Ватни Вайт отрицательно покачал головой.

— Нет. Оставим твои драматические фантазии об этой руке. На самом же деле расписка Табора оказалась у шерифа Хаскелла.

— Как?!

— Я присутствовал при том как шериф полез в карман своего жилета и нашел ее там. Я абсолютно уверен, что для него расписка была полной неожиданностью.

— Но этого не может быть! Почему же Хаскелл мне ничего не сказал? Думаю, что это очень осложнит дело. Бог мой! Ты еще не знаешь, что мои люди обнаружили пятно крови за сорок километров от «Голубого Джека», и экспертиза показала, что это человеческая кровь. Немного погодя после преступления Табор сел у «Голубого Джека» в свою машину, которая стояла до этого открытой. Один из наших людей следовал за ним, пока он ехал с погашенными, фарами, вот почему нам стало известно, что это машина с номером Табора. Когда шериф возвратился, он сел в ту самую машину, и мы обнаружили в ней кровь. На шоссе мы также подняли окровавленный платок, и Табор после признался, что его выбросил он. Но теперь есть другой поворот в расследовании, который приводит меня в полное замешательство, я имею в виду то, что ты мне сейчас сказал. Я еще могу вообразить, что Табор ударил своего друга, чтобы завладеть распиской, но зачем она Хаскеллу? Как ты мне рассказал, она находилась в его кармане?
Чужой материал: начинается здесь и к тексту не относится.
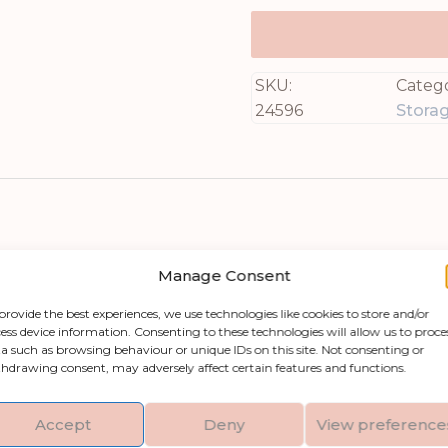
SKU:
Catego
24596
Stora
Manage Consent
provide the best experiences, we use technologies like cookies to store and/or
ess device information. Consenting to these technologies will allow us to proce
Large Pot With Lid, perfect for those who apprec
a such as browsing behaviour or unique IDs on this site. Not consenting or
hdrawing consent, may adversely affect certain features and functions.
y that makes it ideal for storing blankets, cushi
t also shields your belongings from dust. Its ti
Accept
Deny
View preference
nsitions between day and night settings, allowing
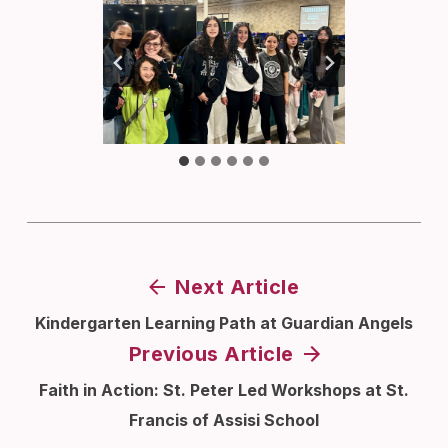
Next Article
Kindergarten Learning Path at Guardian Angels
Previous Article
Faith in Action: St. Peter Led Workshops at St.
Francis of Assisi School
— Да, она была там, — согласился Вайт, — и это мне тоже непонятно.

— Не волнуйся, — сказал инспектор. — Ты еще узнаешь много любопытного о своей очаровательной пациентке. Она поссорилась с метрдотелем Легреллом, который уже имел дело с полицией, он в прошлом совершил убийство с помощью резиновой дубинки в другом штате, но это квалифицировали как непреднамеренное убийство, потому что жертва угрожала ему пистолетом. А в последнюю стычку между ним и Франсуазой она в бешенстве поранила ему лицо — и обрати внимание, каким образом она его ранила!

— Ты говоришь о ранах?

— Именно об этом. А ты видел раму?

— Какую раму?

— А! Да ты ничего не знаешь! Тогда я тебе расскажу, — продолжал Хопп? — Джордж Кивер пригласил частного детектива Флетчера Дэвиса. Тот утверждает, что ночью его разбудил сильный шум за окном, это насторожило его. Он вышел из дома, подошел к окну и там на оконной раме обнаружил глубокие царапины. Он не знает, что это и кто это сделал. Все это заставило меня прийти, проконсультироваться с тобой.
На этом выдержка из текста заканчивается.